Functional and ethnically dependent polymorphisms of SLCO1B1 have been characterized and identified. Clinical studies confirm that SLCO1B1 variants are associated with changes in substrate drug pharmacokinetics, response to treatment, and risk of drug induced toxicities [34]. In particular, in a genome wide association study that included 434 pediatric ALL patients, the T allele in rs11045879 polymorphism and G allele in rs4149081 polymorphism were each associated with gastrointestinal toxicity during the consolidation and continuation phases of ALL treatment protocol [4,35]. In another study conducted in 115 Spanish pediatric ALL patients treated with MTX, both rs4149081 AA and rs11045879 CC genotypes were associated with increased MTX plasma levels [36]. These results have been replicated in numerous studies, indicating that these SLCO1A1 variants play an important role in predicting MTX elimination and toxicity [4,28]. In addition, 4 large studies conducted in pediatric ALL patients showed that the CC rs4149056 genotype is associated with decreased MTX clearance [35,37,38]. Other SNPs in SlCO1B1(rs2306283, rs11045872) were studied about their association with the drug's clearance but more research need to be conducted in order to reach definite conclusions [25]. All these findings indicate the significance of SLCO1B1 variants as a reliable genetic marker for MTX toxicity and MTX clearance[19].

4.3. The thymidylate synthetase (TYMS) gene

Thymidylate synthetase (TYMS) is a folate pathway enzyme and is responsible for the formation of deoxythymidylate monophosphate (dTMP) from deoxyuridylatemonophosphate. It plays an important role in DNA biosynthesis, DNA replication and cell proliferation. TYMS is inhibited by MTX and MTX-PGs and that consequently results in the depletion of deoxythymidine triphosphate and suspension of DNA replication [4].
The possibility of TYMS polymorphisms to be linked to the efficacy and toxicity of MTX is investigated in several studies. Amongst the most common polymorphisms in the gene is the 2R/3R polymorphism (rs34743033) and the 6 bp insertion/deletion (I/D) polymorphism (rs16430). The first one is a double (2R) or triple (3R) 28 base pair repeat in the 5’ untranslated region while the second one is a 6 base pair sequence deletion in the 3’ untranslated region of the gene [39]. These polymorphisms have been associated with differences in TYMS expression, as well as treatment response and MTXs toxicity in several studies [40,41,42,43,44]. Other studies connected TYMs polymorphisms with other complications during therapy. For example, a study that included 127 Lebanese children with ALL showed that there was a need to decrease weekly MTX doses in TYMS 28-bp tandem repeats carriers [45]. Another study reported increased risk of hepatotoxicity in 2R/3R and 3R/3R carriers in rs34743033 polymorphism, as well as more numerous vomiting episodes in 3R/3R carriers[46]. When it comes to the TYMS 6bp deletion, a recent study conducted in a group of 148 pediatric patients concluded that, patients with a homozygous TYMS 6bp deletion were more susceptible to gastrointestinal toxicity [47]. Given all that, TYMS gene polymorphisms seem to be a promising marker for MTX toxicity and efficacy.

__________________________________________________

**QUESTIONS:**
1. According to the excerpt on SLCO1B1 and TYMS polymorphisms, which genotype did four large studies in pediatric ALL patients associate with decreased MTX clearance?
2. List every polymorphism identifier of the form "rs" followed by digits that appears in the excerpt on SLCO1B1 and TYMS polymorphisms.
3. In the excerpt on SLCO1B1 and TYMS polymorphisms, why does the inhibition of TYMS by MTX lead to the suspension of DNA replication? Answer in one to three sentences.

(Source records)

__________________________________________________

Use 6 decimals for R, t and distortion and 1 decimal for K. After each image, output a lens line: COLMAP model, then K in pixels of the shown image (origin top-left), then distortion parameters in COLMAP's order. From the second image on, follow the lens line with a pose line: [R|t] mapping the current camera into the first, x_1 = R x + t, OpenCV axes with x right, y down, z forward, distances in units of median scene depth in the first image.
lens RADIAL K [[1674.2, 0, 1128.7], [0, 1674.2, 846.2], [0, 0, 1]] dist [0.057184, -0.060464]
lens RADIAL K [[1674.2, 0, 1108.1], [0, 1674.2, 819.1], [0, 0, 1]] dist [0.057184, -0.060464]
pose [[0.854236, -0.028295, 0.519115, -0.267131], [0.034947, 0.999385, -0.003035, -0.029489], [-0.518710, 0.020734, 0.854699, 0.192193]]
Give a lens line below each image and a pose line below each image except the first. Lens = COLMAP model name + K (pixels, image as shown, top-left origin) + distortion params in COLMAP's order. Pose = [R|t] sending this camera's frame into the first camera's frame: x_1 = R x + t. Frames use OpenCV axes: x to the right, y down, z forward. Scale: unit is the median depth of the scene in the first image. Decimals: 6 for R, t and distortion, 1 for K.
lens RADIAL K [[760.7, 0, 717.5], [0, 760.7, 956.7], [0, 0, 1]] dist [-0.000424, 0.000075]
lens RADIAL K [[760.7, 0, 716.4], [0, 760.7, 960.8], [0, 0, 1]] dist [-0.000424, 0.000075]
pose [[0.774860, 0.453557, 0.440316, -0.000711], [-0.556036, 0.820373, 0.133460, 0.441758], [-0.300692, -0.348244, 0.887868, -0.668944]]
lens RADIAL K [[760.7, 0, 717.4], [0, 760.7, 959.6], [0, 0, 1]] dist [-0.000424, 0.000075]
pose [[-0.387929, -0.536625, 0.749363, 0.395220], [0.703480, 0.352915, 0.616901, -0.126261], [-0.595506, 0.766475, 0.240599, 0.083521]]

__________________________________________________

**RESPONSES TO THE TASKS:**
1. The CC rs4149056 genotype.

2. rs11045879, rs4149081, rs4149056, rs2306283, rs11045872, rs34743033, rs16430

3. TYMS forms deoxythymidylate monophosphate (dTMP) from deoxyuridylate monophosphate and plays an important role in DNA biosynthesis and replication. When MTX and MTX-PGs inhibit TYMS, deoxythymidine triphosphate is depleted, and DNA replication is suspended as a result.